(begin)

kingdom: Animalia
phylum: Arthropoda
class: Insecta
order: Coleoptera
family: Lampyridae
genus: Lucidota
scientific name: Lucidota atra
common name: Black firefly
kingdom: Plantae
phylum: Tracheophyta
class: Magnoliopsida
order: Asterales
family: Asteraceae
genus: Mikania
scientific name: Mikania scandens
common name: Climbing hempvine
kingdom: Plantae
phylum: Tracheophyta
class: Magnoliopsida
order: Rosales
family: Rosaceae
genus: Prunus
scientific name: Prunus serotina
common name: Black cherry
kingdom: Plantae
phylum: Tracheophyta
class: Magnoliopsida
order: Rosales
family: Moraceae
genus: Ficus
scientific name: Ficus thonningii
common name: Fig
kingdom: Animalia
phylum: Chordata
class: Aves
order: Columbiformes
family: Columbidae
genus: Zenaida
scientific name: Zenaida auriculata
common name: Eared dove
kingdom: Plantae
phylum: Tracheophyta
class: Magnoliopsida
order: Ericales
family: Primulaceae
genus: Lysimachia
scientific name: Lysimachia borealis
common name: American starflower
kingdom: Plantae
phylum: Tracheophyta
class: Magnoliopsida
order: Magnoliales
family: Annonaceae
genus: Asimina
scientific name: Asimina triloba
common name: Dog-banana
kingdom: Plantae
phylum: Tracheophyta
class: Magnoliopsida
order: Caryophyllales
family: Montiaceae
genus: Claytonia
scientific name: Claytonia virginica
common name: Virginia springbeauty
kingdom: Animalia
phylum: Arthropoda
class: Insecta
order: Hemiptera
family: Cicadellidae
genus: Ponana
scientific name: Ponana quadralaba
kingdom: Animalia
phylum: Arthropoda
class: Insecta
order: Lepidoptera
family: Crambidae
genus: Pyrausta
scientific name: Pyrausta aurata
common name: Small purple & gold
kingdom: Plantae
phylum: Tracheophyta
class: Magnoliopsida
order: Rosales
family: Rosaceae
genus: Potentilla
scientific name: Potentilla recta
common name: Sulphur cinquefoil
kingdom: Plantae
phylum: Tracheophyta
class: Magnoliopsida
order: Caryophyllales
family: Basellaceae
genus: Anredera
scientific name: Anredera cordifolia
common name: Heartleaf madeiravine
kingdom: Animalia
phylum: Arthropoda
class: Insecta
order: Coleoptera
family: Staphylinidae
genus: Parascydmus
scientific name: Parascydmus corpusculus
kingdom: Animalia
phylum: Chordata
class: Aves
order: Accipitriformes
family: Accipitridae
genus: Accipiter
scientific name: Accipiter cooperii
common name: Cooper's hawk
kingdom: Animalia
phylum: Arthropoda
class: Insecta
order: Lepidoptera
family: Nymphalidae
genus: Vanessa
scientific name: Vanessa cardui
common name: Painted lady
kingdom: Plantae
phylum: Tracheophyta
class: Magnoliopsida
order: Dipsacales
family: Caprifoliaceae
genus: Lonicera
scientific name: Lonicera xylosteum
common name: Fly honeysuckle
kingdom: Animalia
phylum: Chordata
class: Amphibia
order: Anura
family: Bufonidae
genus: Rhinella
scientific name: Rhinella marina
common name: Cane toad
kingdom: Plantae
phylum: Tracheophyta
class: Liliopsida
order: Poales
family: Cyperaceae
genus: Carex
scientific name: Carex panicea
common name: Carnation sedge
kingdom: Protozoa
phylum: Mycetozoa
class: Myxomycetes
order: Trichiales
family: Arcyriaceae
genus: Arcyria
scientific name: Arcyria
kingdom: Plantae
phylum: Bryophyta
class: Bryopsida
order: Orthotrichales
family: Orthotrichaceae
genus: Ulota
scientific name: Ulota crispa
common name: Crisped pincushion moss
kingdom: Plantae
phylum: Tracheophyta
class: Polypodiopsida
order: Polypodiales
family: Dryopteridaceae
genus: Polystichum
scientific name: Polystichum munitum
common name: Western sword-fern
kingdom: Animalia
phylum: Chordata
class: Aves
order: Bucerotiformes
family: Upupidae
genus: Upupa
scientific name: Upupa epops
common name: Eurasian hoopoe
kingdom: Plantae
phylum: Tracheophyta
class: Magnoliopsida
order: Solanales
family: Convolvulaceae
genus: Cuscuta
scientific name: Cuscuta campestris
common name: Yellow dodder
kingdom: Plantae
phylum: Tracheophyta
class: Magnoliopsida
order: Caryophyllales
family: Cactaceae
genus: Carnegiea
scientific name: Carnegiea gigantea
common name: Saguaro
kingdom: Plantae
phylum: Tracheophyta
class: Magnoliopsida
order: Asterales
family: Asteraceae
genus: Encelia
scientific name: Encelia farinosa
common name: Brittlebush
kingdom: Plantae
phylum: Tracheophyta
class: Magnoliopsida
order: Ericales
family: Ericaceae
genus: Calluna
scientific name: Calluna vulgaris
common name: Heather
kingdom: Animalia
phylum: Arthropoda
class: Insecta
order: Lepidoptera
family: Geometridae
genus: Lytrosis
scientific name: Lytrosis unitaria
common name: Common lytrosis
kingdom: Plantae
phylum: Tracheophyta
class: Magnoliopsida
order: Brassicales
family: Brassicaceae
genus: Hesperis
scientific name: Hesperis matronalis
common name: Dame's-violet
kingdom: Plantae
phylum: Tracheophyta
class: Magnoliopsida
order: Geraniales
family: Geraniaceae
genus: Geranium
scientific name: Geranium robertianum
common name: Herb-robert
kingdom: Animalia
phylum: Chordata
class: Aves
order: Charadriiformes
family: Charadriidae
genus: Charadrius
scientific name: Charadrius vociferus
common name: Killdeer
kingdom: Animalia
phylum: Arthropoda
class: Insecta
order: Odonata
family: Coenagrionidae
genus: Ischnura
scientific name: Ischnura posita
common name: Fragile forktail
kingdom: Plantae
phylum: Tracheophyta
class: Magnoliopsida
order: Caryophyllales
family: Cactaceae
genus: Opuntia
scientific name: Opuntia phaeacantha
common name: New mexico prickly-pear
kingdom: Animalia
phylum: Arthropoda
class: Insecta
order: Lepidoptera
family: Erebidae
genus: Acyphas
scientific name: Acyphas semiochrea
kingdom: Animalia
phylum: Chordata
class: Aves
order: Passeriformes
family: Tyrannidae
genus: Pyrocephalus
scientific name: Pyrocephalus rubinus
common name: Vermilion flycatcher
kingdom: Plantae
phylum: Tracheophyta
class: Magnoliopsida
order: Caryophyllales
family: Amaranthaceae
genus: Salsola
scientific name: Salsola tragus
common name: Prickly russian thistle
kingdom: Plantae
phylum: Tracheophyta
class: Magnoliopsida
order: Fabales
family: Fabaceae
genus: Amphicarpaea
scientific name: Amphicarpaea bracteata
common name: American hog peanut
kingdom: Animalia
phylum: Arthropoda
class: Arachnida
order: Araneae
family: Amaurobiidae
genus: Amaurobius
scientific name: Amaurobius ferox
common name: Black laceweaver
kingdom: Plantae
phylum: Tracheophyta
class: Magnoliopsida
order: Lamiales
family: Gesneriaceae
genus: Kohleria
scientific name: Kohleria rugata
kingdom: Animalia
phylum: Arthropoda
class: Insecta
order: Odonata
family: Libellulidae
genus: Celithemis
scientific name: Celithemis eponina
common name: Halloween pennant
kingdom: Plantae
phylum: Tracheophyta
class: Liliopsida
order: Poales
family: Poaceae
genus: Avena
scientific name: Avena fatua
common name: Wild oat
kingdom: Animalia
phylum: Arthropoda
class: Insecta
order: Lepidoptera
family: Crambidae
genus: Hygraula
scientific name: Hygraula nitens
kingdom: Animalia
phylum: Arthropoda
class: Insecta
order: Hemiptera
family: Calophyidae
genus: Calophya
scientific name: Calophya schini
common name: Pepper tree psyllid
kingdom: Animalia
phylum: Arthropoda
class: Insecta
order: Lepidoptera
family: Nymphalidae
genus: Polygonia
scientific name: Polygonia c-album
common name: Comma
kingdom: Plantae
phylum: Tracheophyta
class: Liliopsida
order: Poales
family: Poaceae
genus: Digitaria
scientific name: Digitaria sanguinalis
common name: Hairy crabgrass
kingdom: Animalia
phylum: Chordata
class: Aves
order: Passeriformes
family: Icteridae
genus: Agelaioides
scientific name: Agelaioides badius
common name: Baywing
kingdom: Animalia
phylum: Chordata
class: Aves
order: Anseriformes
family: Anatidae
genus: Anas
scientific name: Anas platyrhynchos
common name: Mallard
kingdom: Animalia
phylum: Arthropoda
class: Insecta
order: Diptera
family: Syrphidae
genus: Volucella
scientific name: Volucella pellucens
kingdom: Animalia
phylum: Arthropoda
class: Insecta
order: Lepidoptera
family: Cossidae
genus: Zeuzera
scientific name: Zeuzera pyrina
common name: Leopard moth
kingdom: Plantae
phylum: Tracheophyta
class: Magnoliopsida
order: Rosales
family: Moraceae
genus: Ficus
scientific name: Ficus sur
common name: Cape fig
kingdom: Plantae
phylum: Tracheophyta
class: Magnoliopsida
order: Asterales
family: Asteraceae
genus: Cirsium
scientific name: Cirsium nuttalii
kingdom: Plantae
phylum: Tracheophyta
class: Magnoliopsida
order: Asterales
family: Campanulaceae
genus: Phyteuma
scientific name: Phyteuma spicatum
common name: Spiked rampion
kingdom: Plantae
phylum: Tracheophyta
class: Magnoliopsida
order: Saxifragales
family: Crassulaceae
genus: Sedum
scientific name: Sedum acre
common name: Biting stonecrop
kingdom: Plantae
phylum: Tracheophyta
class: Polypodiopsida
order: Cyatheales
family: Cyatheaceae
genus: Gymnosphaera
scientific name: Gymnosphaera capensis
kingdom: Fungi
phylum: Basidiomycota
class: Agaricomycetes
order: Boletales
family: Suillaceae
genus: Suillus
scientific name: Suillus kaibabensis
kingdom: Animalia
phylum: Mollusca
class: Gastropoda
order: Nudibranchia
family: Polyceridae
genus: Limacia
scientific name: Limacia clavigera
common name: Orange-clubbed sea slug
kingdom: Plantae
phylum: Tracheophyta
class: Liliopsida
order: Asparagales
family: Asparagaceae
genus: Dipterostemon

(end)

■ What the task asks:
Reproduce the records from the line with "scientific name: Rhinella marina" up to and including the line with "order: Trichiales", substituting "division" for "phylum" wherever it occurs and changing nothing else. Give only those lines.

■ Reply to the task:
scientific name: Rhinella marina
common name: Cane toad
kingdom: Plantae
division: Tracheophyta
class: Liliopsida
order: Poales
family: Cyperaceae
genus: Carex
scientific name: Carex panicea
common name: Carnation sedge
kingdom: Protozoa
division: Mycetozoa
class: Myxomycetes
order: Trichiales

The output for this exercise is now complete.